Mahdavi M1, Nassiri M1, Kooshyar MM2, Vakili-Azghandi M1, Avan A3,4,5, Sandry R6, Pillai S7, Yin Lam AK7, Gopalan V6.
The most important cause of developing hereditary breast cancer is germline mutations occurring in breast cancer (BCs) susceptibility genes, for example, BRCA1, BRCA2, TP53, CHEK2, PTEN, ATM, and PPM1D. Many BC susceptibility genes can be grouped into two classes, high- and low-penetrance genes, each of which interact with multiple genes and environmental factors. However, the penetrance of genes can also be represented by a spectrum, which ranges between high and low.
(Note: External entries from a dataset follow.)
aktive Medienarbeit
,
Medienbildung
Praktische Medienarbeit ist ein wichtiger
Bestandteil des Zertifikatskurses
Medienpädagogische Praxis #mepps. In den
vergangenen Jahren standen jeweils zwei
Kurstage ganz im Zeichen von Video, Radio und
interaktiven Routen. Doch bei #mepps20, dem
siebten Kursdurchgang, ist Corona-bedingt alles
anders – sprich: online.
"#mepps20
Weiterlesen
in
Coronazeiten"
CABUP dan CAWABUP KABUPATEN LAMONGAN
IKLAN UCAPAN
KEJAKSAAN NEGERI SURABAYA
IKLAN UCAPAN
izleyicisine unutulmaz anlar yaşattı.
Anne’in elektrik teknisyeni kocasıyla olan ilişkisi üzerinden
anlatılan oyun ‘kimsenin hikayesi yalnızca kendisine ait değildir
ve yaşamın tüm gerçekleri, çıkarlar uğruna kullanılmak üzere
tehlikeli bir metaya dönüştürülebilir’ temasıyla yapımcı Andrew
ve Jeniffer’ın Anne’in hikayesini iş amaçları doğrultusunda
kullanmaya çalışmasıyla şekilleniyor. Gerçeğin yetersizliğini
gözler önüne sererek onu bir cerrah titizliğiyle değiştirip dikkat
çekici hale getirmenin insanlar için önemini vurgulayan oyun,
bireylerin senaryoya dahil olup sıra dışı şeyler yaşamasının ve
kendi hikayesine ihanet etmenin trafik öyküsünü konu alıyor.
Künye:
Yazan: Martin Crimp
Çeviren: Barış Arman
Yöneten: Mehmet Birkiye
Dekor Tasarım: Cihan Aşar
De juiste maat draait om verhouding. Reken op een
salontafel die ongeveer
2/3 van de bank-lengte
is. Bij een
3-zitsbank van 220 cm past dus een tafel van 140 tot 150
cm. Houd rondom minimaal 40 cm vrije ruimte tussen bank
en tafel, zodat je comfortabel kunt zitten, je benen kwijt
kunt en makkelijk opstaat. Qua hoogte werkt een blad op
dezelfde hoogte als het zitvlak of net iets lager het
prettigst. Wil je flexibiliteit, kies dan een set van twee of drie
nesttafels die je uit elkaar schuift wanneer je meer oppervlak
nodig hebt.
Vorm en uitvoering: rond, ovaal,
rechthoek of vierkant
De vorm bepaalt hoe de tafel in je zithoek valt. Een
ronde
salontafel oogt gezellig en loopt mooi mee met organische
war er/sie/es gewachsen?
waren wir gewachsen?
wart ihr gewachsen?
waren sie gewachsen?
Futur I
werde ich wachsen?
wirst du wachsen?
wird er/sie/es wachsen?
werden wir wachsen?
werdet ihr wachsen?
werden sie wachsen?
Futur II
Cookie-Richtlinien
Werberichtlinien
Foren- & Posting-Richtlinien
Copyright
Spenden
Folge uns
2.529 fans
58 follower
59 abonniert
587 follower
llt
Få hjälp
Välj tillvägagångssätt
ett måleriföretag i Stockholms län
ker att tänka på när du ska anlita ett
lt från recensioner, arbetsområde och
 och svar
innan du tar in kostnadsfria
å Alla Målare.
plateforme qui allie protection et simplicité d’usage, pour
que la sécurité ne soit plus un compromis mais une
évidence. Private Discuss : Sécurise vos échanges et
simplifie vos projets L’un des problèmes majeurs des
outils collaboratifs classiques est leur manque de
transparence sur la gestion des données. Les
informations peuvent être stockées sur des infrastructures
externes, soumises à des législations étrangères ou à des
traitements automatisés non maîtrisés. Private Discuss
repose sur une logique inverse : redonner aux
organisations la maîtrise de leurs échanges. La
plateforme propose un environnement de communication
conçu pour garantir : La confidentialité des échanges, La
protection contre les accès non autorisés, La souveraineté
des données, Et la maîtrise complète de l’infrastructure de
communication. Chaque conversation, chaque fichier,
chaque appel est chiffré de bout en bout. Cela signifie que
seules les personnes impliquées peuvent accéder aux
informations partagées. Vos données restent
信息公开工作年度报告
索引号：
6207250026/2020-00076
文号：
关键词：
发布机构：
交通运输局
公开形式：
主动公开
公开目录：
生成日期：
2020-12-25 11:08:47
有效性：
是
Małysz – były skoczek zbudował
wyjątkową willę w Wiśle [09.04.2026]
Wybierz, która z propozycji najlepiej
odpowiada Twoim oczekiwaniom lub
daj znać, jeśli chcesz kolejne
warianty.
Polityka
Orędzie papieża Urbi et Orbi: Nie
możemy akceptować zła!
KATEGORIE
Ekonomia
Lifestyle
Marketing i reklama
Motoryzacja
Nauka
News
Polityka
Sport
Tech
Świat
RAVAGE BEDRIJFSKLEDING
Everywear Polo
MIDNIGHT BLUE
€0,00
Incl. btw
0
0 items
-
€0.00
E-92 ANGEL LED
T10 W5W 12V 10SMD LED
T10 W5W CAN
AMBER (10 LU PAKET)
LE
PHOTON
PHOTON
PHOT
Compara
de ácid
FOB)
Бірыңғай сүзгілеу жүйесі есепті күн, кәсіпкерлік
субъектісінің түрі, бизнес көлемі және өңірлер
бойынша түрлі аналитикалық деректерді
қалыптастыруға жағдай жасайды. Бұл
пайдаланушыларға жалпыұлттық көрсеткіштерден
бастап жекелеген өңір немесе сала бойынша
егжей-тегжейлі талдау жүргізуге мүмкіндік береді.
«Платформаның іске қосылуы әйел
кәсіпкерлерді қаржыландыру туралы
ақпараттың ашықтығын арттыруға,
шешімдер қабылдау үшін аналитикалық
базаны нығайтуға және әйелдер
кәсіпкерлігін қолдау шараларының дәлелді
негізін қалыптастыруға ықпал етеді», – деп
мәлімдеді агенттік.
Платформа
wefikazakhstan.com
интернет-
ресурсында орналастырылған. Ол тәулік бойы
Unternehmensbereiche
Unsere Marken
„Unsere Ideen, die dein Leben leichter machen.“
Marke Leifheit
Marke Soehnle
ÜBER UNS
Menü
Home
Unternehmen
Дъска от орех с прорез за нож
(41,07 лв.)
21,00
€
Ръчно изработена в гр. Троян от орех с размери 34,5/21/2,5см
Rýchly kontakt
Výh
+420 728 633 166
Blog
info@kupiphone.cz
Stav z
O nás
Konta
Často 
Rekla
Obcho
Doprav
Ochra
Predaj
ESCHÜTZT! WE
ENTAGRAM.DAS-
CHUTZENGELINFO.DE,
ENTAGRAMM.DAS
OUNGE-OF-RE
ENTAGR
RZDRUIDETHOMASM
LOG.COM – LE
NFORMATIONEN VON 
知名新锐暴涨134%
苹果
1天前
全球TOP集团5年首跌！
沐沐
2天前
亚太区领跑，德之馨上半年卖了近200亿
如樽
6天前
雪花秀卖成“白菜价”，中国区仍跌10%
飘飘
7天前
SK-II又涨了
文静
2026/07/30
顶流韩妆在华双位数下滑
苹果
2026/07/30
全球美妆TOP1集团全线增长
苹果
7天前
Two of the most common susceptibility genes are BRCA1 and BRCA2, which perform vital cellular functions for repair of homologous DNA. Loss of heterozygosity accompanied by hereditary mutations in BRCA1 or BRCA2 increases chromosomal instability and the likelihood of cancer, as well as playing a key role in stimulating malignant transformation. With regard to pathological features, familial breast cancers caused by BRCA1 mutations usually differ from those caused by BRCA2 mutations and nonfamilial BCs. It is essential to acquire an understanding of these pathological features along with the genetic history of the patient to offer an individualized treatment. Germline mutations in BRCA1 and BRCA2 genes are the main genetic and inherited factors for breast and ovarian cancer. In fact, these mutations are very important in developing early onset and increasing the risk of familial breast and ovarian cancer and responsible for 90% of hereditary BC cases. Therefore, according to the conducted studies, screening of BRCA1 and BRCA2 genes is recommended as an important marker for early detection of all patients with breast or ovarian cancer risk with family history of the disease. In this review, we summarize the role of hereditary genes, mainly BRCA1 and BRCA1, in BC.